La natalidad en España está bajo mínimos desde hace treinta años y se ha hundido aún más en 2021, con la cifra más baja de nacimientos desde 1941, en plena posguerra. Ese es el dato si lo miramos de forma optimista, porque, según los expertos, el número actual de bebés es propia del siglo XVIII. Y seguiremos disminuyendo la tasa de natalidad, una de las más bajas de Europa, porque no hay una política que defienda y proteja a la familia, a las mujeres y a las parejas que quieren tener hijos. La precariedad en el empleo, los bajos salarios, la vivienda inaccesible, el desigual reparto de las tareas en el hogar, la falta de conciliación real, pese a algunos avances legales positivos, hacen que cada vez las mujeres sean madres más tarde, lo que entraña mayores riesgos, y que cada generación de españoles sea un 40 por ciento menos numerosa que las anteriores. Ni siquiera la inmigración parece que nos pueda salvar de ese invierno demográfico que nos acecha. Si solo hablamos de españoles autóctonos, desde 2013 se ha producido un millón más de muertes que de nacimientos y en siete de cada diez hogares españoles no hay un niño.
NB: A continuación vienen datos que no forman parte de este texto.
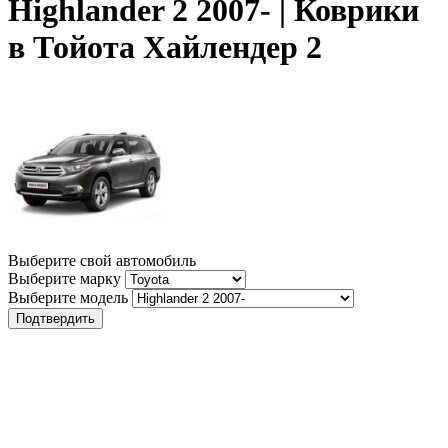
Highlander 2 2007- | Коврики
в Тойота Хайлендер 2
Выберите свой автомобиль
Выберите марку
Выберите модель
Подтвердить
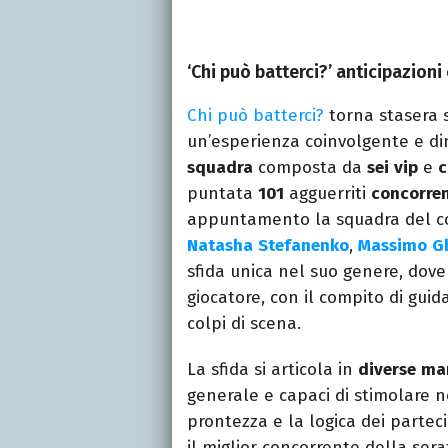
‘Chi può batterci?’ anticipazion
Chi può batterci?
torna stasera
un’esperienza coinvolgente e di
squadra
composta da
sei
vip
e
c
puntata
101
agguerriti
concorren
appuntamento la squadra del c
Natasha
Stefanenko
,
Massimo
G
sfida unica nel suo genere, dove
giocatore, con il compito di guida
colpi di scena.
La sfida si articola in
diverse
ma
generale e capaci di stimolare n
prontezza e la logica dei partec
il miglior concorrente della serat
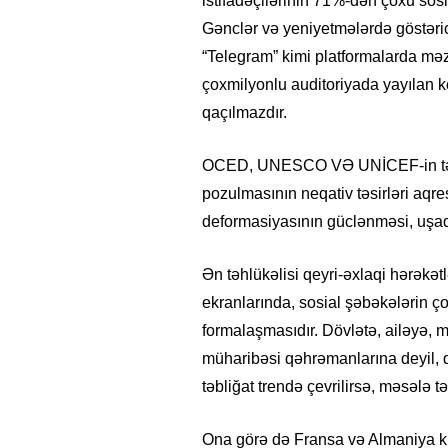
istifadəçilərinin 71%-dən çoxu sos
Gənclər və yeniyetmələrdə göstəric
“Telegram” kimi platformalarda mə
çoxmilyonlu auditoriyada yayılan ko
qaçılmazdır.
OCED, UNESCO VƏ UNİCEF-in tədqi
pozulmasının neqativ təsirləri aqre
deformasiyasının güclənməsi, uşaql
Ən təhlükəlisi qeyri-əxlaqi hərəkət
ekranlarında, sosial şəbəkələrin ço
formalaşmasıdır. Dövlətə, ailəyə, 
müharibəsi qəhrəmanlarına deyil, qe
təbliğat trendə çevrilirsə, məsələ tə
Ona görə də Fransa və Almaniya kim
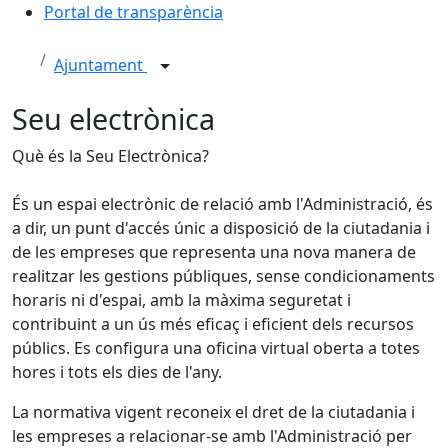
Portal de transparència
Ajuntament
Seu electrònica
Què és la Seu Electrònica?
És un espai electrònic de relació amb l'Administració, és
a dir, un punt d'accés únic a disposició de la ciutadania i
de les empreses que representa una nova manera de
realitzar les gestions públiques, sense condicionaments
horaris ni d'espai, amb la màxima seguretat i
contribuint a un ús més eficaç i eficient dels recursos
públics. Es configura una oficina virtual oberta a totes
hores i tots els dies de l'any.
La normativa vigent reconeix el dret de la ciutadania i
les empreses a relacionar-se amb l'Administració per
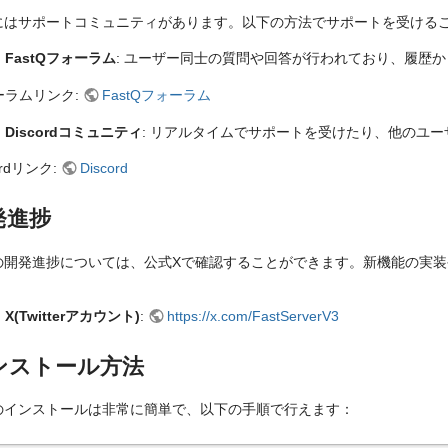
Sにはサポートコミュニティがあります。以下の方法でサポートを受ける
FastQフォーラム
: ユーザー同士の質問や回答が行われており、履歴
ーラムリンク:
FastQフォーラム
Discordコミュニティ
: リアルタイムでサポートを受けたり、他のユ
ordリンク:
Discord
発進捗
Sの開発進捗については、公式Xで確認することができます。新機能の実
X(Twitterアカウント)
:
https://x.com/FastServerV3
ンストール方法
Sのインストールは非常に簡単で、以下の手順で行えます：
Es indudable que hay muchas mujeres que quieren, pero no pueden tener hijos. Tener un hijo significa renunciar a muchas cosas y es también una importante carga económica. Pero España está a la cola de los países de la OCDE en el porcentaje del PIB destinado a incentivos y ayudas a las familias, la mitad, por ejemplo de lo que aportan países como Francia o Suecia. ¿Pero es solo un problema económico el que nos está llevando al suicidio demográfico? Pienso que no, que también es cultural y que, en muchas ocasiones, es una imposición de políticas culturales hiperideologizadas. Se ha aprobado una necesaria ley de bienestar animal, que responde a la obligación que tenemos de cuidar a nuestros animales y de castigar a quienes les hacen daño. Pero solo en Madrid hay tantos perros como niños, 282.315, cinco mil más que antes de la pandemia, y para ellos hay peluquerías, centros de autolavado, boutiques, manicuras y hasta guarderías, sin hablar de duelos, entierros y legados hereditarios. Un negocio creciente y de coste elevado que ha proliferado después del COVID. Muchos consideran mucho más grave matar a un lobo, a un chimpancé o a un delfín que a un niño no nacido.
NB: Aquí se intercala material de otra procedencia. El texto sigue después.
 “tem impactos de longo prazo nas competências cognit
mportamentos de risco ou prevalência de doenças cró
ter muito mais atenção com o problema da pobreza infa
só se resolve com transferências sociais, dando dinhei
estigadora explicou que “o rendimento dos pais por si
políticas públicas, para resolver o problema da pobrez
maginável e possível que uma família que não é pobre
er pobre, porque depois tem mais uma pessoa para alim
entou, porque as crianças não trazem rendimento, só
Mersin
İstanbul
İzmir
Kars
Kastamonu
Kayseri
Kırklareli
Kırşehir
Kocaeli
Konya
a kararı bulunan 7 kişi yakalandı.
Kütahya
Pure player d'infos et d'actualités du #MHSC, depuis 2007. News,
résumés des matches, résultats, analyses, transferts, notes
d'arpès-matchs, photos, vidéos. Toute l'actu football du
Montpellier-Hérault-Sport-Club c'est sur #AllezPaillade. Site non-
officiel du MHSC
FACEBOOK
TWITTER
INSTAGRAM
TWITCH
Y, por el otro extremo, los datos tampoco son buenos. El coronavirus se ha llevado a decenas de miles de españoles --seguimos sin saber la cifra real--, pero en lo que llevamos de 2022 la cifra de mortalidad de nuestros mayores sigue disparada. Aunque parece que nos hemos olvidado del COVID, la realidad es que sigue matando a un ritmo de 60 personas diarias, 1.800 al mes, más de 20.000 al año. Pero los últimos datos del INE señalan que la mortalidad crece por encima de un 4,5 por ciento sobre períodos anteriores y no solo por el virus. Afecta sobre todo a los mayores de 70 años y a las mujeres. Según los expertos, no es solo el COVID, pero no se atreven todavía a decir qué hay detrás. Y en algunas regiones como Cantabria, la mortalidad se ha disparado hasta un 23 por ciento, cuatro veces la cifra nacional. Normalizamos la eutanasia, pero seguimos sin una imprescindible ley de cuidados paliativos y sin medidas eficientes de apoyo a los mayores. La España sin niños, la España vieja, la España vacía nos conducen al suicidio demográfico. Este es otro gran asunto de Estado que los políticos, de un signo y de otro, ignoran. La gran poeta gaditana Ana Rossetti se cuestionaba estos días “qué somos si no damos, si no recibimos, si no agradecemos”. Hay que empezar por los más pequeños, por los más mayores y por las familias.